**Directive:** Identify, in the records below, every line where the string "Kaufland" appears, and copy each such line.
================
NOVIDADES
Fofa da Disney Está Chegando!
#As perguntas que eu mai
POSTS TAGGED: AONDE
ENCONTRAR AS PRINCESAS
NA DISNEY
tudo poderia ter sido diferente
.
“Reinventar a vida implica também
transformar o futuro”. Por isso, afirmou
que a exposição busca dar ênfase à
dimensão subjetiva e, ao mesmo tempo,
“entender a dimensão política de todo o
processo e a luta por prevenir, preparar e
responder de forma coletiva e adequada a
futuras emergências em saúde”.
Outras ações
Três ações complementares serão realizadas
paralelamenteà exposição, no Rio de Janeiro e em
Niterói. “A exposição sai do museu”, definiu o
================
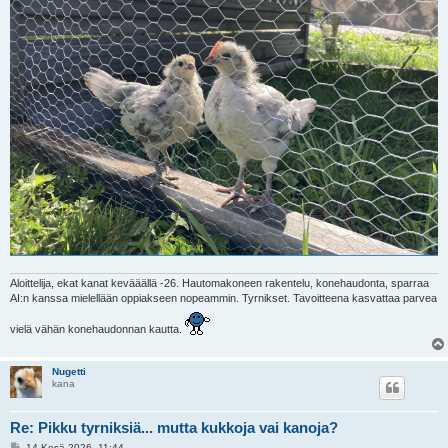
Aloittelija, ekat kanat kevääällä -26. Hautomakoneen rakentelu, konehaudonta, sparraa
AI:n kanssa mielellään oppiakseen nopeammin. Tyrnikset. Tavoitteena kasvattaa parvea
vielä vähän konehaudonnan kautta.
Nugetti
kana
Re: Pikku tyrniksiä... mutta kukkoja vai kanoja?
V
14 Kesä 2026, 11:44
================
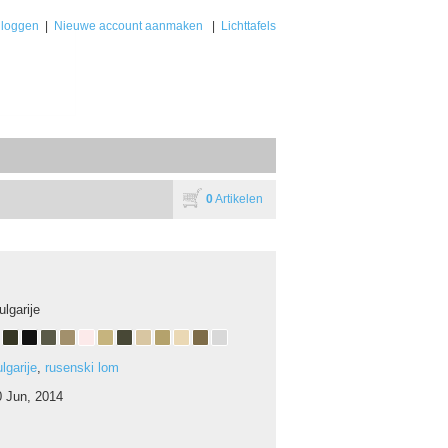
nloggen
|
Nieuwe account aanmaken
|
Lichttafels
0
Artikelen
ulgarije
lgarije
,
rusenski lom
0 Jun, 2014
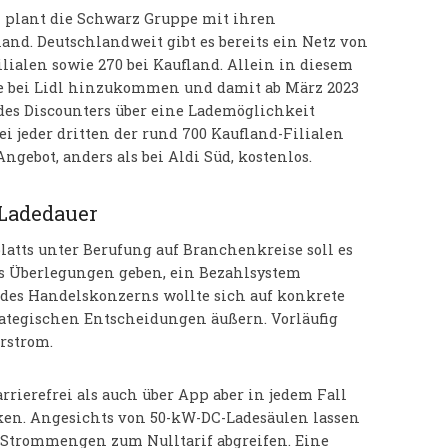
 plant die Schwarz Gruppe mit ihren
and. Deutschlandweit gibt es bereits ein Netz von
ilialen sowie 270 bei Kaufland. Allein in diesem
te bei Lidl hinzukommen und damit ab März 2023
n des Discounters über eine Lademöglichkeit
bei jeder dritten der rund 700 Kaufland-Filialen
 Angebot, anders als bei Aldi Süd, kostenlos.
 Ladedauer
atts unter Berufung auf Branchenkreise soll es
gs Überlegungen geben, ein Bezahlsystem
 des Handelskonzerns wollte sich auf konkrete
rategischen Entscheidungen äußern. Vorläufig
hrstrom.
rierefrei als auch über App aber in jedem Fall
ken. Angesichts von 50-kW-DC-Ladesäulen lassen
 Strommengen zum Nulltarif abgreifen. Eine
================
**Answer:**
ilialen sowie 270 bei Kaufland. Allein in diesem
bei jeder dritten der rund 700 Kaufland-Filialen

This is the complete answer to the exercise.